When your baby can't finish his bottle for whatever reason, you're left with a dilemma: should you throw away the uneaten milk or can you save it for later use?
- Generally, breast milk can be stored at room temperature for about four hours, in the refrigerator for three to four days, and in the freezer for several months. However, if you have thawed breast milk, you will not be able to refreeze it.
- Regarding powdered milk , it is recommended to prepare it just before feeding and not to keep it for more than an hour at room temperature.
Make sure any remaining milk is promptly refrigerated (or frozen if it is freshly expressed breast milk with a breast pump ) after feeding to prevent bacterial growth. Place the bottle of powdered milk in the refrigerator within an hour, maximum.
Can we top up an opened bottle of milk?
It is recommended not to top off a bottle that has already been started , even if it is tempting.
Indeed, in the event that baby is not able to finish his bottle, you would find yourself with a clever mixture of different milks and therefore the risk of a preparation not suitable for consumption (presence of milk that is too old). ).
How can we limit the risk of waste?
If your baby has seen a doctor and the problem is not a health problem, you can:
- Make sure the bottle teat is appropriate for their age and needs.
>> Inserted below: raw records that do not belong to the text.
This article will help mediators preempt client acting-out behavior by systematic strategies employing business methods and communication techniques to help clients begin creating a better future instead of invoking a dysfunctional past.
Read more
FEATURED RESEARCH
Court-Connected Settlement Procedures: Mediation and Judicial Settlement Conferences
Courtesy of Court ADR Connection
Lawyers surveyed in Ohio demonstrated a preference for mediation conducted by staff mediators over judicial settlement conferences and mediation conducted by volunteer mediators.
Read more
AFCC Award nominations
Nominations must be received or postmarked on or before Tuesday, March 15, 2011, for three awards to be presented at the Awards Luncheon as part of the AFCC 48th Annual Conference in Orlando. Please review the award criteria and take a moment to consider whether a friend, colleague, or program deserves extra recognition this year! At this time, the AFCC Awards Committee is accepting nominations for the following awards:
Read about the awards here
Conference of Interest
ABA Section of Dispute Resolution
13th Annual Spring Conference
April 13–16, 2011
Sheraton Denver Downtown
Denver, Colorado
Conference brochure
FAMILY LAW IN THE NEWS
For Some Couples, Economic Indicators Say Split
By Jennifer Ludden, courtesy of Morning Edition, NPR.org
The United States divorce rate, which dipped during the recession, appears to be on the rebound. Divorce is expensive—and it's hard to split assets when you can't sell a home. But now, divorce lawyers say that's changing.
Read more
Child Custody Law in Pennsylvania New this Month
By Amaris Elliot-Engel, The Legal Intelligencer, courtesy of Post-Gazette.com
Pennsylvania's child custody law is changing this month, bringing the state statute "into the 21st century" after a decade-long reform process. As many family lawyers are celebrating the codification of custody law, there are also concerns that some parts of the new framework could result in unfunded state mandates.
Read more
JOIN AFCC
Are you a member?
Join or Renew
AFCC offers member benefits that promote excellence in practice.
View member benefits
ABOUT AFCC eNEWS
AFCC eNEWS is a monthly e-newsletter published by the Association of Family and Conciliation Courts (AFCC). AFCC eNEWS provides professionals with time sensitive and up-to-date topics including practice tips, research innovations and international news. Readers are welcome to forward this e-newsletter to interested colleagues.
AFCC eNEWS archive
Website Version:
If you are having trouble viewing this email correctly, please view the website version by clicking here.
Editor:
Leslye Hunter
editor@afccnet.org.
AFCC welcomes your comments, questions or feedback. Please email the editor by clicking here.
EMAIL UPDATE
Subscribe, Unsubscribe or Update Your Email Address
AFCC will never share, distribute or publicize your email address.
- Make sure the milk is not too hot to avoid burns and prevent your child from eating meals.
- Adapt the quantity of milk according to age.
- Change milk or bottle if necessary to adapt to his tastes.
Even if it is well intentioned, the situation of a child who is not eating will not improve if he is forced to drink. Never force the pacifier into his mouth.
Calculate the quantity of milk to allow your baby to finish his bottle
During the first three months of life, it is considered that a baby should drink between 600 and 900 ml of milk per day. Of course, there are big and small eaters…
Since it is not possible to quantify the dose of breast milk ingested when breastfeeding, assume that if baby stops sucking, it is because he is simply no longer hungry. 😉 Remember to offer him both breasts at each feeding and make sure he is indeed full.
To find out the number of bottles and the quantities to provide depending on the age of your child, we invite you to read this article from our blog dedicated to the subject:
It is normal that your baby sometimes refuses to finish his bottle. This can be due to various reasons, such as a temporary lack of appetite which should not cause you undue concern. Adults don't always finish their plate either, which doesn't mean their lives are threatened.
However, it is preferable to remain attentive to your signals and to consult a health professional if adjacent symptoms occur (loss of time, digestive problems, paleness, etc.).